Monocyten
|
Referentie-interval
Laag | Hoog | Eenheid | Laag | Hoog | Eenheid | ||
---|---|---|---|---|---|---|---|
Hond | 2 | 8 | % | 0.1 | 0.9 | 1000/µL | |
Kat | 1 | 4 | % | 1000/µL | |||
Paard | 2 | 6 | % | 0.1 | 0.5 | 1000/µL | |
Rund | 1 | % | 1000/µL |
Interpretatie
Monocyten behoren tot de tweedelijns defensie en kunnen in aantal verhoogd zijn bij acute en chronische ontsteking en zowel bij suppuratieve, pyogranulomateuze, granulomateuze, necrotische, kwaadaardige, hemolytische, hemorrhagische of immuungemedieerde ziekteprocessen.
Monocytosis bij honden is typisch sterker geprononceerd dan bij katten.

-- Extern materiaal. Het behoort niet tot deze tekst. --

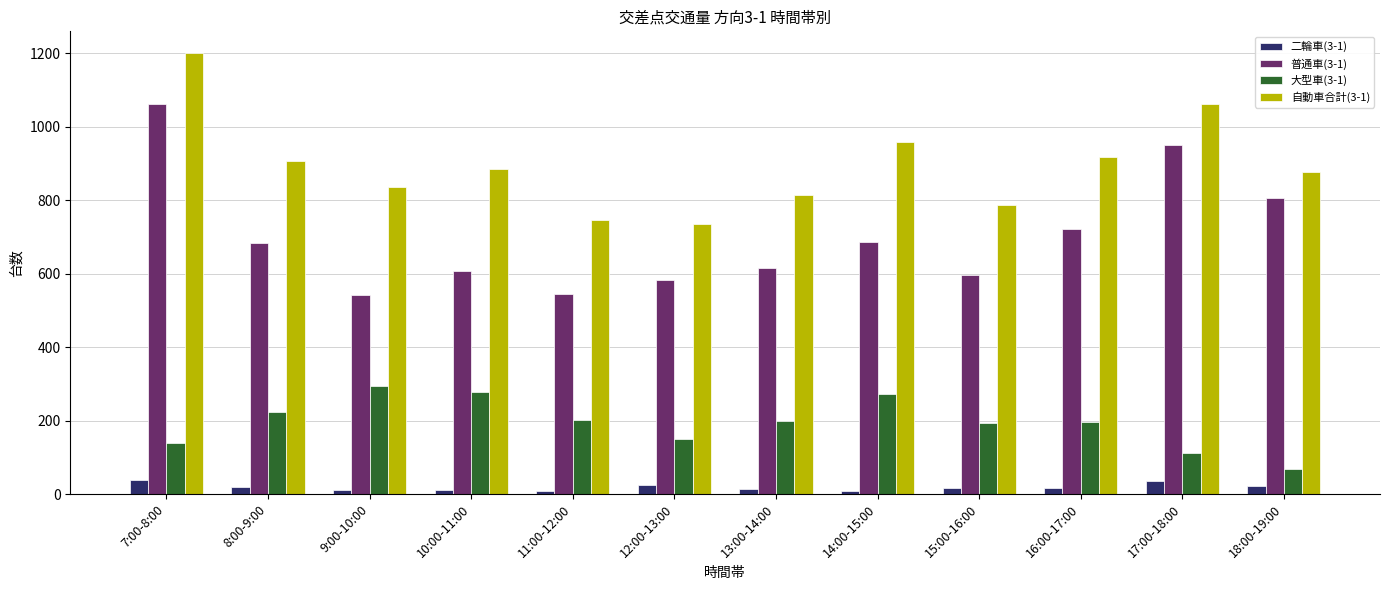

At how many categories does at least one series exceed 609?

12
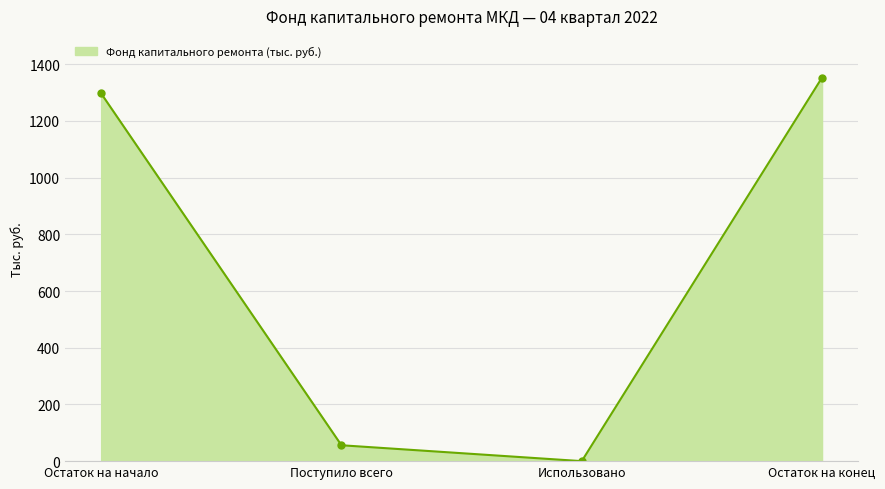

Is it true that the value at Использовано is 0.0?

True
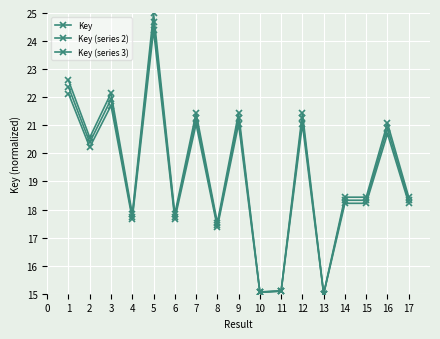

Which series has the widest spread of values?

Key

Exogene en endogene cortico’s resulteren bij honden (tot 2500/µl) en slechts occasioneel bij paard, rund en kat in monocytosis.
Een verminderd aantal is klinisch niet relevant. Er bestaat geen beenmergreserve van deze cellen en worden dus geproduceerd naargelang de vraag. Ze transformeren tot macrofagen wanneer ze de weefsels binnendringen waar ze blijven of vrij migreren. Hun belangrijkst functie is fagocytose van dode cellen, microörganismen en vreemde partiekels naast het presenteren van antigen aan lymfocyten. Bij paard, rund en kat verdwijnen monocyten gewoonlijk initieel uit het perifere bloed bij een acuut of peracuut inflammatoir insult. Hun terugkeer kan beschouwd worden als een teken van chronociteit. Desgevallend is er dikwijls ook sprake van een milde tot matige neutrofilie met variabel linksverschuiving.